Among the formalities, it is hard to understand what’s going on. The general entered the first time in an untucked blue shirt. Surely he was hiding the penitentiary belt that they cuff his hands to during transportation. When he sat, a federal marshal had to get close and order him, through an interpreter, to put his hands on the table. That’s the law in the United States.
The whole show was humiliating. It surely is for Santoyo, a man with medals on his lapel and is the highest ranking official of the National Police, who had to sit on the bench of a U.S. justice, be touched by sheriffs who had barely reached puberty and be forced to defend himself in a language that he barely knows.
Somehow you also feel humiliated. Regardless of whether Santoyo is innocent or guilty, to delegate justice to another country in such a rampant manner bothers the nationalist vein.
If he’s innocent, as you have to presume, it’s painful that the president of one country, an ex-president, and their colleagues pressed a general to surrender and respond to charges made in another country. The charges were made from the testimonies of a selection of criminals that look to tarnish more people to get benefits.

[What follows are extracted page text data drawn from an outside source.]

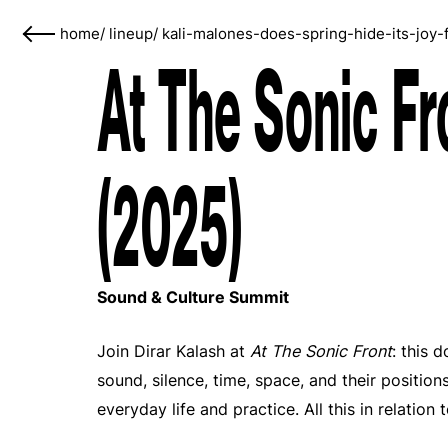
home
/
lineup
/
kali-malones-does-spring-hide-its-joy-
At The Sonic Fr
(2025)
Sound & Culture Summit
Join Dirar Kalash at
At The Sonic Front
: this 
sound, silence, time, space, and their position
everyday life and practice. All this in relation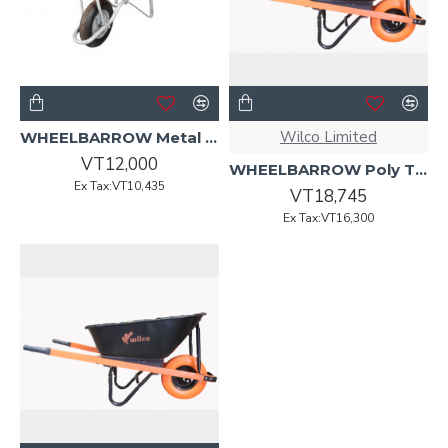
Wilco Limited
WHEELBARROW Metal Tray 70L Red w/Pneumatic BLK Wheel
VT12,000
WHEELBARROW Poly Tray w/Orange Hdle WILCO COMPLETE
Ex Tax:VT10,435
VT18,745
Ex Tax:VT16,300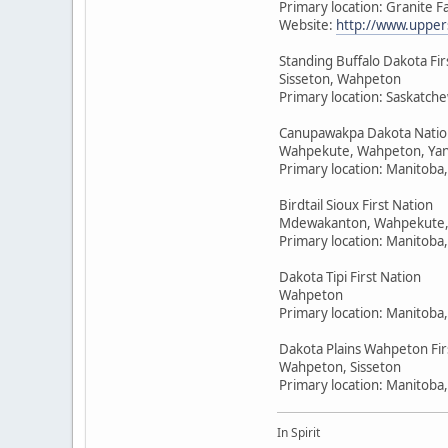
Primary location: Granite F
Website:
http://www.upper
Standing Buffalo Dakota Fir
Sisseton, Wahpeton
Primary location: Saskatc
Canupawakpa Dakota Natio
Wahpekute, Wahpeton, Yan
Primary location: Manitoba
Birdtail Sioux First Nation
Mdewakanton, Wahpekute,
Primary location: Manitoba
Dakota Tipi First Nation
Wahpeton
Primary location: Manitoba
Dakota Plains Wahpeton Fir
Wahpeton, Sisseton
Primary location: Manitoba
In Spirit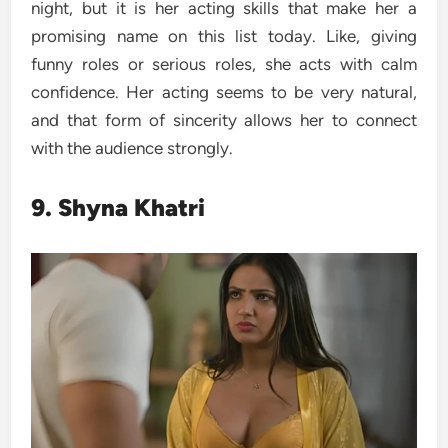
night, but it is her acting skills that make her a
promising name on this list today. Like, giving
funny roles or serious roles, she acts with calm
confidence. Her acting seems to be very natural,
and that form of sincerity allows her to connect
with the audience strongly.
9. Shyna Khatri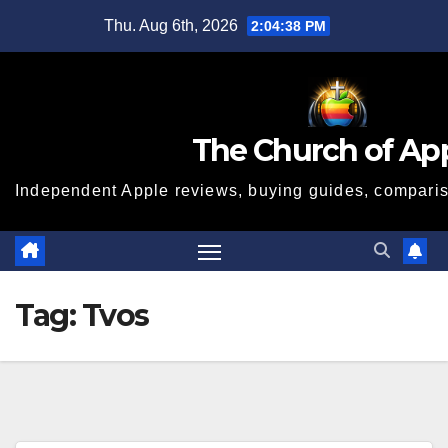
Skip
Thu. Aug 6th, 2026
2:04:39 PM
to
content
The Church of Ap
Independent Apple reviews, buying guides, compariso
Tag:
Tvos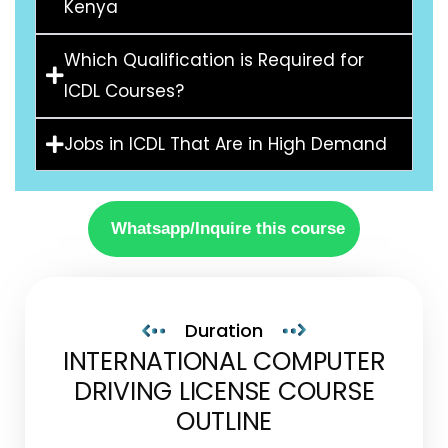
Kenya
Which Qualification is Required for
ICDL Courses?
Jobs in ICDL That Are in High Demand
Whatsapp/Inquire this course
Duration
INTERNATIONAL COMPUTER
DRIVING LICENSE COURSE
OUTLINE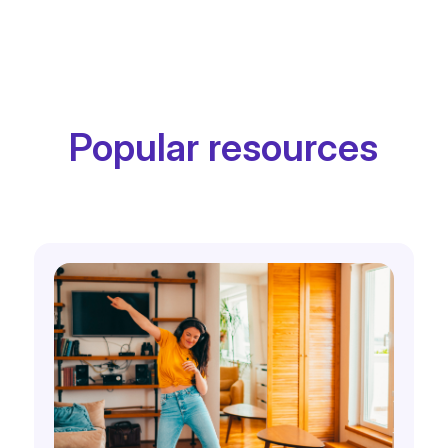
Popular resources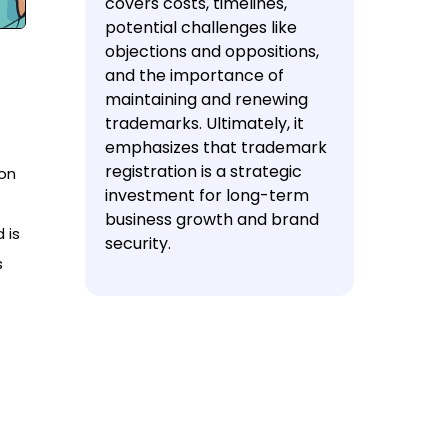
covers costs, timelines,
potential challenges like
objections and oppositions,
and the importance of
maintaining and renewing
trademarks. Ultimately, it
emphasizes that trademark
registration is a strategic
ion
investment for long-term
business growth and brand
 is
security.
s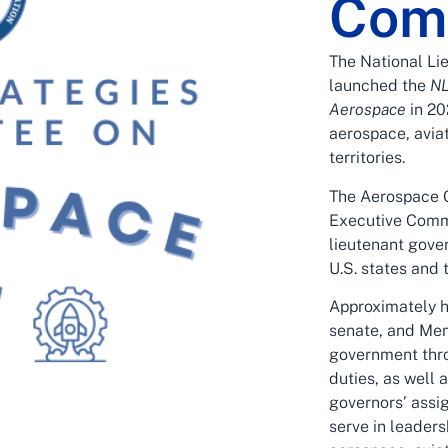
Com
The National Li
launched the
NL
Aerospace
in 20
aerospace, aviat
territories.
The Aerospace 
Executive Comm
lieutenant gove
U.S. states and t
Approximately h
senate, and Mem
government thro
duties, as well 
governors’ assi
serve in leaders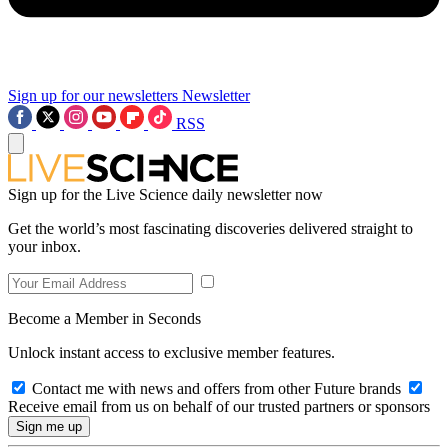
Sign up for our newsletters
Newsletter
RSS
Sign up for the Live Science daily newsletter now
Get the world’s most fascinating discoveries delivered straight to
your inbox.
Become a Member in Seconds
Unlock instant access to exclusive member features.
Contact me with news and offers from other Future brands
Receive email from us on behalf of our trusted partners or sponsors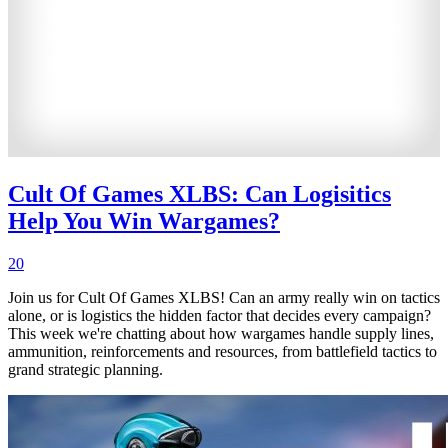
Cult Of Games XLBS: Can Logisitics
Help You Win Wargames?
20
Join us for Cult Of Games XLBS! Can an army really win on tactics
alone, or is logistics the hidden factor that decides every campaign?
This week we're chatting about how wargames handle supply lines,
ammunition, reinforcements and resources, from battlefield tactics to
grand strategic planning.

If he’s guilty, his crime would have been to “conspire to import five or more kilos of cocaine.” Although this “conspiracy” involved giving orders about who to kill in exchange for money, they are going to sentence him in another country for being a smuggler of illicit powder, not for being a murderer, not for being a traitor.
I understand that the indignation for extradition is a feeling that has been processed in the Colombian couch, with its drug traffickers, bombers and constitutional crooks, for years. And maybe it is anachronistic to try to wake it up just for having been sitting there while they dictated sentences to the general under the seal of the bold eagle.
There’s a pragmatic logic to being the country that extradites the second largest amount of people to the United States in the world. We still have so many criminals that there are no jails left, no judges that stand it and no Congress to build a system that can handle it. Before, one would say in a fit of reality that it’s fortunate that the Americans accept without distinction our drug traffickers, paramilitaries, guerrilla fighter and cops as long as they’ve imported cocaine.
So then Montealegre, the Attorney General, will come to give thanks to Attorney General Holder and ask him to not give them such low sentences. Now, this is not even to hide appearances, which at this point are so faded that no one cares, but again, it is in a fit of pragmatism: The ones we are sending to the United States are returning too quickly. Yes, that’s the reality of our justice. It is sad and worth remembering.